In a less literal sense, the narrator's inability to breathe, and his need for an oxygen mask, is a figurative reflection of how overwhelmed he feels because of everything going on around him. There is just too much to process and too much that he has no control over. A lot of the art that accompanies his prose poetry invokes the sense of suffocation he feels—the pages are filled with images of flooding, smoke, and smog, all implying his inability to breathe and a visual metaphor for his psychological state of being. The breathlessness is also evoked by the extremely long run-on sentences that compose each breath. Lastly, the invocation of mindful breathing that ends each section not only marks someone who is struggling with anxiety and learning to control their breathing as a means of coping with it but serves as a general reminder of the importance of slowing down to take care of oneself.

Nature Imagery

As the narrator works through his feelings about the COVID-19 pandemic, systemic racism, and the BLM protests in opposition to it, a motif of nature imagery emerges to reinforce and deepen the meaning of his prose poetry. He oscillates between images of the world on fire and people obscured by smoke and images of water, flooding, and people drowning. The former usually accompanies words exploring the social unrest and political protests pushing back against systemic racism, while the latter more broadly reflects the narrator’s psyche and the way he feels overwhelmed by the general state of the world. When trying to convey the devastating impacts of COVID-19 on his father and the family, he uses images of tornadoes, inside and outside the home, and thunderstorms. Finally, when he is feeling slightly more optimistic after having the revelation that he can find the strength and will to go on in his family and in art, the imagery shifts, depicting green grass, plants, and trees—all suggesting the narrator can breathe again.

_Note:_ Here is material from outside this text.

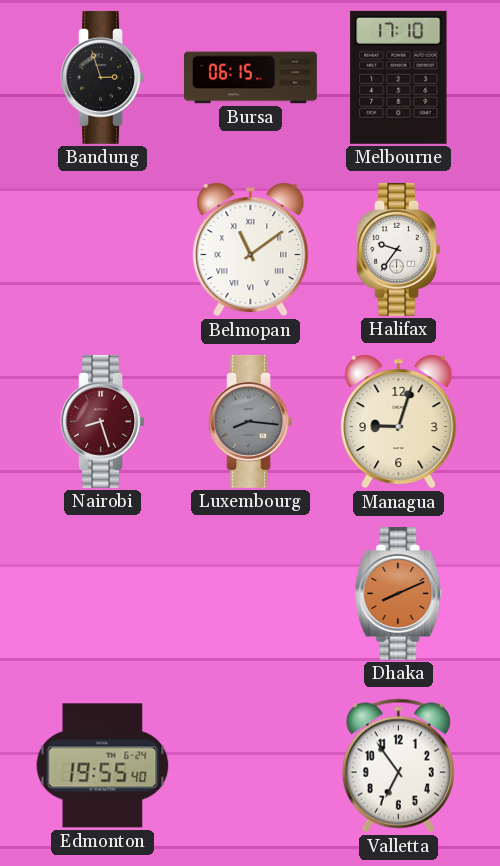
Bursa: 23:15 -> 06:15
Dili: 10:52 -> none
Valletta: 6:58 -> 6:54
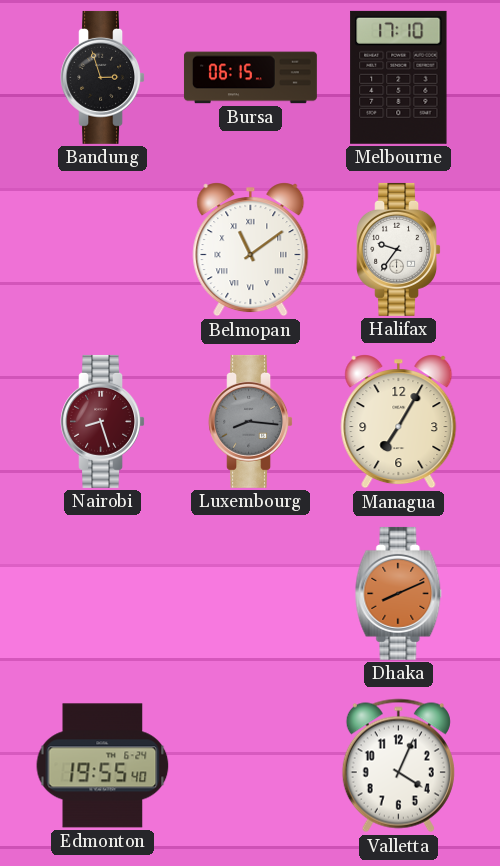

All this imagery is used metaphorically to represent and help communicate the narrator’s thoughts and feelings; however, it also reveals a deep preoccupation with climate change and how much that is contributing to his anxiety as well. Forest fires, flooding, and extreme weather are all consequences of climate change, and the fact the narrator turns to these images to express himself is revealing. While the crises of systemic racism and a global pandemic are terrible and pressing, getting through them doesn’t matter if the world is on fire and underwater. Systemic racism is a difficult problem to tackle (as the imagery of a “fist with a face that looks like [the narrator’s] swinging in the wind” suggests [67-69]), but climate change is just one more thing weighing on the narrator; one more cause for concern that is beyond his control. Even though climate change is given very little attention in the narrator’s prose, its predominance in the imagery suggests it is no less of a concern.